The 'Dhobi Ghat' in Malleswaram was set up in 2009 as the first modern dhobi ghat in both Bangalore and Karnataka. The initiative was spearheaded by Ashwath Narayan as the local MLA and supports the livelihood of 400 families and has now become a 'National Model'.

Anganwadi centres were set up at government Schools in Malleshwaram under the 'Montessori' model to provide the best learning experience for kids.
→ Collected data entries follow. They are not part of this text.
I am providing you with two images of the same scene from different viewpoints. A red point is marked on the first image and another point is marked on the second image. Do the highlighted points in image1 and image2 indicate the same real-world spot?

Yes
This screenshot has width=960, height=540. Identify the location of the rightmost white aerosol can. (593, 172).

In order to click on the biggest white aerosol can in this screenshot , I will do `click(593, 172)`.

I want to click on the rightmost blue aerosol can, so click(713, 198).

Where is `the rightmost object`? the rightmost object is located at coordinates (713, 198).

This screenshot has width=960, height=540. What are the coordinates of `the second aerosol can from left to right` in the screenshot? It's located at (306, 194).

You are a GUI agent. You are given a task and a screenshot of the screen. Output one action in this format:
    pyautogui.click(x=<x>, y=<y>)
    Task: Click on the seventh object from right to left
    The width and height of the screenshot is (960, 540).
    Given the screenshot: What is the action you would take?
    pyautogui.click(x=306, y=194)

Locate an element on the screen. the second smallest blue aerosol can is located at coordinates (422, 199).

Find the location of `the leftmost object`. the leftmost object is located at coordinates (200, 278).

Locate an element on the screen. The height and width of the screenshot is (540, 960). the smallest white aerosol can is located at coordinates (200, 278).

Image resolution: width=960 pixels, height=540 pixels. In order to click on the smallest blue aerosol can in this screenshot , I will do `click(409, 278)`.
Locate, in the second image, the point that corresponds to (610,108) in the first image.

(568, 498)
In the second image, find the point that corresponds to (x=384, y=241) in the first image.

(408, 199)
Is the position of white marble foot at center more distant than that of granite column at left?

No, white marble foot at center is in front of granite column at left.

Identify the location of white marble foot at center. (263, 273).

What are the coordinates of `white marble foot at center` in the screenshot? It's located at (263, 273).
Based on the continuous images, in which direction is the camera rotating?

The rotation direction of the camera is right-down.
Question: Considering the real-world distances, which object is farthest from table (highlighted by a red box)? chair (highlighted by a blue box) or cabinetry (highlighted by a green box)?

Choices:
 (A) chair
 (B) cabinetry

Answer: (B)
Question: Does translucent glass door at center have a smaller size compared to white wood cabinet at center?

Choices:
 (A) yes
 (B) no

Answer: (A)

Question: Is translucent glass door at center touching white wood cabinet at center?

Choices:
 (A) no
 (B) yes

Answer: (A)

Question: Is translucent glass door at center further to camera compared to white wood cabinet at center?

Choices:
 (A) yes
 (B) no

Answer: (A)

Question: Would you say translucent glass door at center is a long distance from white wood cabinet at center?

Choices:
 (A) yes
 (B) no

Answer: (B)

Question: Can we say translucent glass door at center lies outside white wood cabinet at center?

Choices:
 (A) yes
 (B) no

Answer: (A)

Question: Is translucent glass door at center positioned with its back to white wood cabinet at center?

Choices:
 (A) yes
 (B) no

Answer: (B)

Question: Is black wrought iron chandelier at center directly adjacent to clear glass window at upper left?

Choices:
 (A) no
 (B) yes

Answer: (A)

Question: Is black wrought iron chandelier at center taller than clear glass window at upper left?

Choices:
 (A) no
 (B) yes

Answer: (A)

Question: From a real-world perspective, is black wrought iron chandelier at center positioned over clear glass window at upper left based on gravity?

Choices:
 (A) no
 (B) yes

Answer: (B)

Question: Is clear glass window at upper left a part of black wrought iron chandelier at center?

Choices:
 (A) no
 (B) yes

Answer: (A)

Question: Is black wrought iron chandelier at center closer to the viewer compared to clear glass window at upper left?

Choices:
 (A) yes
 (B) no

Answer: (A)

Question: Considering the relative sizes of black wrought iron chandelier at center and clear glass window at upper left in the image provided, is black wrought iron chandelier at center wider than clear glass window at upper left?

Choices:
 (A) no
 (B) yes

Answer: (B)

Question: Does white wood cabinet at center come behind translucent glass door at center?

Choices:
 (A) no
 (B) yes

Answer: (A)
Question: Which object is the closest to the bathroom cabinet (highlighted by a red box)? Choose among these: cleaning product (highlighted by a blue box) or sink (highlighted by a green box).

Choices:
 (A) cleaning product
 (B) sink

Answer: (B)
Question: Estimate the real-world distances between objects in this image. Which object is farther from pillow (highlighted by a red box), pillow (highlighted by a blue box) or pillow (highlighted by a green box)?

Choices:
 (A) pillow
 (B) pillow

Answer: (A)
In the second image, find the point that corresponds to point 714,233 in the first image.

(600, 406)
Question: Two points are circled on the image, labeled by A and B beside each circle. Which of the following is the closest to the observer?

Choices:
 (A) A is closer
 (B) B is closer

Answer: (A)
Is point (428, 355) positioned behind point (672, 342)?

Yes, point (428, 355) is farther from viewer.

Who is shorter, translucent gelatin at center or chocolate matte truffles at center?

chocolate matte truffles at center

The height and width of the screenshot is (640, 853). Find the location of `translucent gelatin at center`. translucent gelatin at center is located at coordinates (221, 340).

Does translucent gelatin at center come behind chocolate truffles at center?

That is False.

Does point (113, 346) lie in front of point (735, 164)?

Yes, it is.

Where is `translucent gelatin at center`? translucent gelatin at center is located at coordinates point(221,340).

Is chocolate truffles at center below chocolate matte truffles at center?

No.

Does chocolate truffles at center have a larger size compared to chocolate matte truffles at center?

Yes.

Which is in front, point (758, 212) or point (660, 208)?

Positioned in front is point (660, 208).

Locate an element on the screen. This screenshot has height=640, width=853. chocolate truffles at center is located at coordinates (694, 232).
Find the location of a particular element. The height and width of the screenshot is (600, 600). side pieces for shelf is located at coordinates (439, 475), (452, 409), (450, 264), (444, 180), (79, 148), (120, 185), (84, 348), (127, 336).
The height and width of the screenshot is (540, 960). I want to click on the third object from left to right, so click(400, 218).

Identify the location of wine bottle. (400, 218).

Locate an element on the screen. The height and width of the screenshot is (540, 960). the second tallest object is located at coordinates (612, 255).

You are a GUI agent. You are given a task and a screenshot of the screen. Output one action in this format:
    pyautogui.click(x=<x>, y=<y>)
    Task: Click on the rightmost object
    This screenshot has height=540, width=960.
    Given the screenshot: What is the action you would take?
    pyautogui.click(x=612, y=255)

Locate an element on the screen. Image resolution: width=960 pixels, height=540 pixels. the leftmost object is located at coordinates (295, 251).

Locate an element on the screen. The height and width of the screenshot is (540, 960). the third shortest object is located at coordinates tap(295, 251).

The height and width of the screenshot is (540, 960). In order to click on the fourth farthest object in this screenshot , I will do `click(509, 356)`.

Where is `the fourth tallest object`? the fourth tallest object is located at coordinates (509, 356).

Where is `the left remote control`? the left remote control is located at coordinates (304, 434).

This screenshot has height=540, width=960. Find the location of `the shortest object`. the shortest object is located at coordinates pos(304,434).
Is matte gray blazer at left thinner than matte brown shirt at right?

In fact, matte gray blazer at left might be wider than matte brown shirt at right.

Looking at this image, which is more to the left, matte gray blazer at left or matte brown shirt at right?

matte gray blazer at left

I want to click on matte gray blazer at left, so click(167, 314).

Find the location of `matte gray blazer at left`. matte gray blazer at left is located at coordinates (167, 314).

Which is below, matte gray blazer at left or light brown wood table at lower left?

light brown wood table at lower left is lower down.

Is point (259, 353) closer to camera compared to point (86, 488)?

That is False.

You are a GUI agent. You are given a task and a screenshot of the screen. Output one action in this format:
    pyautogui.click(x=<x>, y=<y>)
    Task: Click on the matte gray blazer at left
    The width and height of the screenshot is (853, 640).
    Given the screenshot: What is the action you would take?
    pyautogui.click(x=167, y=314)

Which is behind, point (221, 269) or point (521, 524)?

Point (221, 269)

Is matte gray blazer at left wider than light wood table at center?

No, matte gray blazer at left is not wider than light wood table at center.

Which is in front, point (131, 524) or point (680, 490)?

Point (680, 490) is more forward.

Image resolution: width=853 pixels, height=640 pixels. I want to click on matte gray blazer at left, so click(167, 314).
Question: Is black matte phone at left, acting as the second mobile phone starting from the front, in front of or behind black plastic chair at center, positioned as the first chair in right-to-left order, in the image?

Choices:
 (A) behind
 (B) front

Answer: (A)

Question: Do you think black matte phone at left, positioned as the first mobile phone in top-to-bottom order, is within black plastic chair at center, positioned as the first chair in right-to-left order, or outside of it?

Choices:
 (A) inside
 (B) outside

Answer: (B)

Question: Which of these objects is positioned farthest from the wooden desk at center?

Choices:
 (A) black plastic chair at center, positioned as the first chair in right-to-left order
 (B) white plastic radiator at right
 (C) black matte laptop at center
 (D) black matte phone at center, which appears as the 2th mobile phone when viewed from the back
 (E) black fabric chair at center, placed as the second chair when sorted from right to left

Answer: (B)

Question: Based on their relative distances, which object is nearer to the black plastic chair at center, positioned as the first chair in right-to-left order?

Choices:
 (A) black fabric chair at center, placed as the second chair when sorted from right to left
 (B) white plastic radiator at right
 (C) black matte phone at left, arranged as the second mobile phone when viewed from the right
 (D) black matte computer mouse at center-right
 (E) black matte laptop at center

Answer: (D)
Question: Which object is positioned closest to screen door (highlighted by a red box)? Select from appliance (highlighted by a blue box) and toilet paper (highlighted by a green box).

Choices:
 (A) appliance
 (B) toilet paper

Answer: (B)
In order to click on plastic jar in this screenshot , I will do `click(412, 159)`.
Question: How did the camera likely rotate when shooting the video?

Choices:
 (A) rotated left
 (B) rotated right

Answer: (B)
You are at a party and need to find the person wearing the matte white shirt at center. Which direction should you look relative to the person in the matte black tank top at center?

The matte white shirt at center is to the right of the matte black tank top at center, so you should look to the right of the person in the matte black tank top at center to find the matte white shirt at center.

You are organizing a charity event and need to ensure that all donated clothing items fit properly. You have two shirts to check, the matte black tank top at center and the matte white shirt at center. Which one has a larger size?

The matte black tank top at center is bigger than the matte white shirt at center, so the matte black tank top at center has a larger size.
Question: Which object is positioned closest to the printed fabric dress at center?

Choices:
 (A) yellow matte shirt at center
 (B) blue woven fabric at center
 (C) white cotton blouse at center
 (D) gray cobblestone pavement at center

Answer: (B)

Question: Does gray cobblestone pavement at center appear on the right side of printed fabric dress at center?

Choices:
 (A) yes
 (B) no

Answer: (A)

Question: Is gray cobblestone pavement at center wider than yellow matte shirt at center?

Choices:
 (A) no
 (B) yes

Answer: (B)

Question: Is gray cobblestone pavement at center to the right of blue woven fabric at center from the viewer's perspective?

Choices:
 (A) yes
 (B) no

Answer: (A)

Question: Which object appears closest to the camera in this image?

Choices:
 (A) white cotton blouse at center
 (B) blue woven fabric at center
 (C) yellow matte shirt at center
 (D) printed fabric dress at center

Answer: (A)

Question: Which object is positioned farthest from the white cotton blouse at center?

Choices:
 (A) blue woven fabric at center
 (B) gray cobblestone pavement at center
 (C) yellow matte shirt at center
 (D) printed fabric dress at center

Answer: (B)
As an MLA, a citizen-centric Complaint Redressal platform called 'Malleshwaram Sahay' was also launched.

== Controversy ==
In May 2022 the opposition, Karnataka Congress, claimed that Ashwath Narayan's brother rigged and influenced the police sub-inspector recruitment scam. He was accused of misusing power as he lodged a FIR against 17 teachers and the High Court of Karnataka had to quash the FIR.

Devaraja police registered an FIR against MLA C N Ashwath Narayan for his alleged statement at Sathanur in Mandya to 'finish off Siddaramaiah like Urigowda Nanjegowda finished off Tipu'.